• Zadanie do wykonania 1:
Jak w dwóch zdaniach streścić notkę o śmierci Jacka Chodorowskiego?
• Zadanie do wykonania 2:
Przepisz wiernie z notki o śmierci Jacka Chodorowskiego fragment od słów „(LXVII) O śpiewakach” aż do słów „na cmentarzu Rakowickim.” włącznie.

• Tekst do przeczytania:
******************************
Jacek Chodorowski wraz ze śpiewaczką Ewą Wartą-Śmietaną z Fundacji Czardasz tworzyli duet czyniący wiele dla wokalistów.ą
Jacek Chodorowski wraz ze śpiewaczką Ewą Wartą-Śmietaną z Fundacji Czardasz tworzyli duet czyniący wiele dla wokalistów.ą
Bogdan Gancarz Bogdan Gancarz
460
BLOG

(LXVII) O śpiewakach wiedział wszystko. Nie żyje red. Jacek Chodorowski

Bogdan Gancarz Bogdan Gancarz Muzyka Obserwuj temat Obserwuj notkę 5

Wybitny publicysta muzyczny, znawca sztuki wokalnej, zmarł w nocy z 14 na 15 grudnia w Krakowie w wieku 80 lat. Pożegnano go 20 grudnia na cmentarzu Rakowickim.
******************************
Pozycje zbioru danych
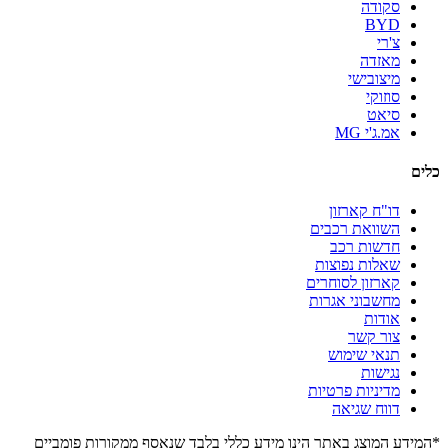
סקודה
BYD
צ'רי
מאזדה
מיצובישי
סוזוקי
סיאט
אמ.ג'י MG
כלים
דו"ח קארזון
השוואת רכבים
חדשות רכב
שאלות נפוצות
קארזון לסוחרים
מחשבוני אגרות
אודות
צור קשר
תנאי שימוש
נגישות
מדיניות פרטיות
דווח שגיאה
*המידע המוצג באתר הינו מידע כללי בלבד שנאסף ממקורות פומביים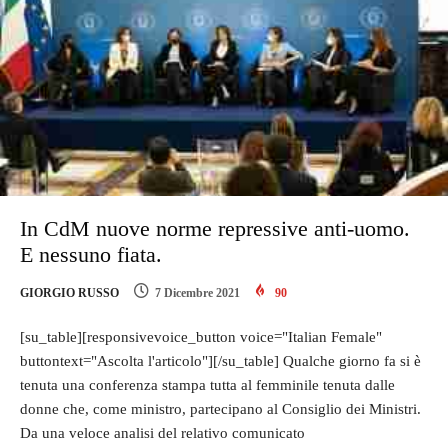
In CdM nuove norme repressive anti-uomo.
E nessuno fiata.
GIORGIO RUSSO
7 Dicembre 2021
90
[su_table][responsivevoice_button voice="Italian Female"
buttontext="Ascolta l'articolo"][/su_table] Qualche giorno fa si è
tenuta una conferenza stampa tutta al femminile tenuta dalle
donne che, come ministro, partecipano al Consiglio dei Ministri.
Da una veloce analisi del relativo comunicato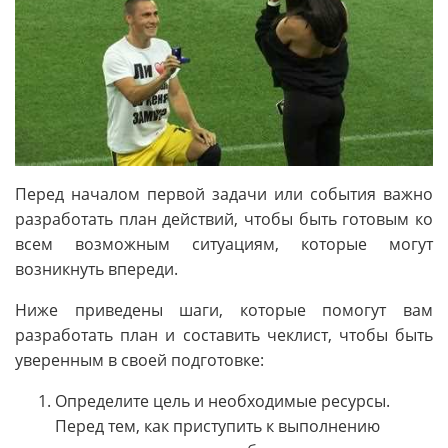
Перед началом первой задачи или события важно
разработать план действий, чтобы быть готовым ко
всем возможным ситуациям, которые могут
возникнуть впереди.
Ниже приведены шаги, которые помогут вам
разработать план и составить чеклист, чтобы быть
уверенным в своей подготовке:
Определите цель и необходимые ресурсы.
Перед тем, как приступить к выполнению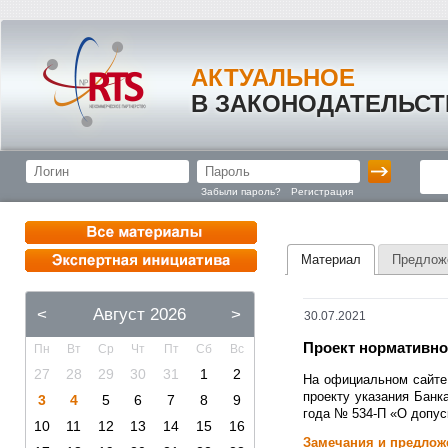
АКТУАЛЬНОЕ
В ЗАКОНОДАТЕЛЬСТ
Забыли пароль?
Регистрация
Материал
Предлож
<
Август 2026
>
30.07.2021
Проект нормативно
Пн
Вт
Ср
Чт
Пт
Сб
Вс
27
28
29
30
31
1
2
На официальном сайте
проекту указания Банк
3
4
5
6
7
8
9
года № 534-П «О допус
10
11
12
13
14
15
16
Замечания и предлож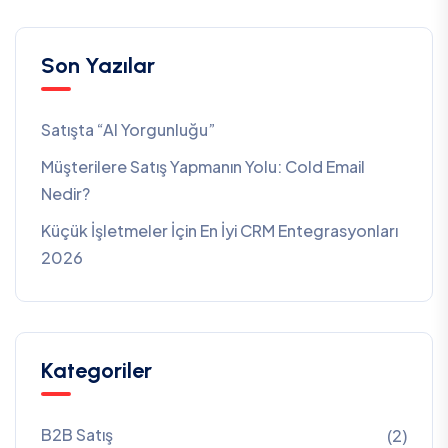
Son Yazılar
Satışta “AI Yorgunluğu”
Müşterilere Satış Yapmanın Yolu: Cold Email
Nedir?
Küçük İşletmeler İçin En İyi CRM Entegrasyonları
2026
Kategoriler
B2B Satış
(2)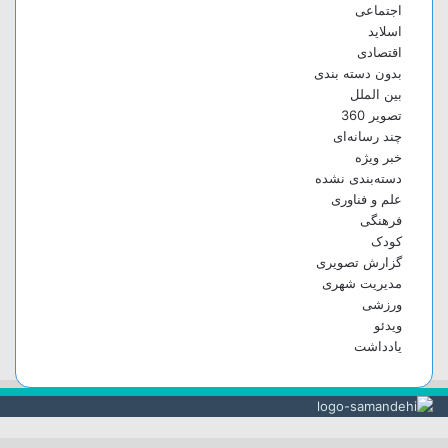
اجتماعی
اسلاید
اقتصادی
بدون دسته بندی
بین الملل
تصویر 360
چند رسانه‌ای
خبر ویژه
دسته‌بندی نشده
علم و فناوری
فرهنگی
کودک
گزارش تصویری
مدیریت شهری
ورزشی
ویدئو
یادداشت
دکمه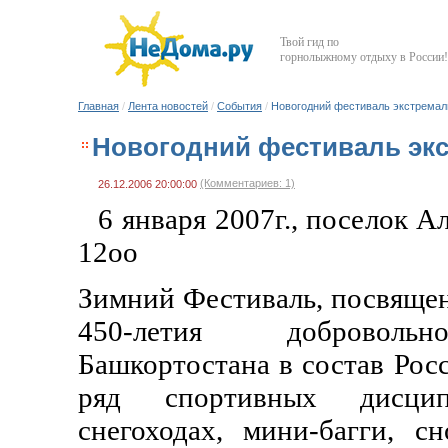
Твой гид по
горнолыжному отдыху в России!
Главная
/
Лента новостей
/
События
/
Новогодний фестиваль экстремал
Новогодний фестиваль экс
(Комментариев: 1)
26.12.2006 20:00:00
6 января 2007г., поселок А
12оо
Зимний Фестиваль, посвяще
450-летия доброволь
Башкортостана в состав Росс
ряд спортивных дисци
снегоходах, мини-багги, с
******************************
• Twoja odpowiedź 1:
Jacek Chodorowski, wybitny publicysta muzyczny i znawca sztuki wokalnej, zmarł w nocy z 14 na 15 grudnia w Krakowie w wieku 80 lat, a 20 grudnia pożegnano go na cmentarzu Rakowickim. Wraz ze śpiewaczką Ewą Wartą-Śmietaną z Fundacji Czardasz tworzył duet czyniący wiele dla wokalistów.

• Twoja odpowiedź 2:
(LXVII) O śpiewakach wiedział wszystko. Nie żyje red. Jacek Chodorowski

Bogdan Gancarz Bogdan Gancarz Muzyka Obserwuj temat Obserwuj notkę 5

Wybitny publicysta muzyczny, znawca sztuki wokalnej, zmarł w nocy z 14 na 15 grudnia w Krakowie w wieku 80 lat. Pożegnano go 20 grudnia na cmentarzu Rakowickim.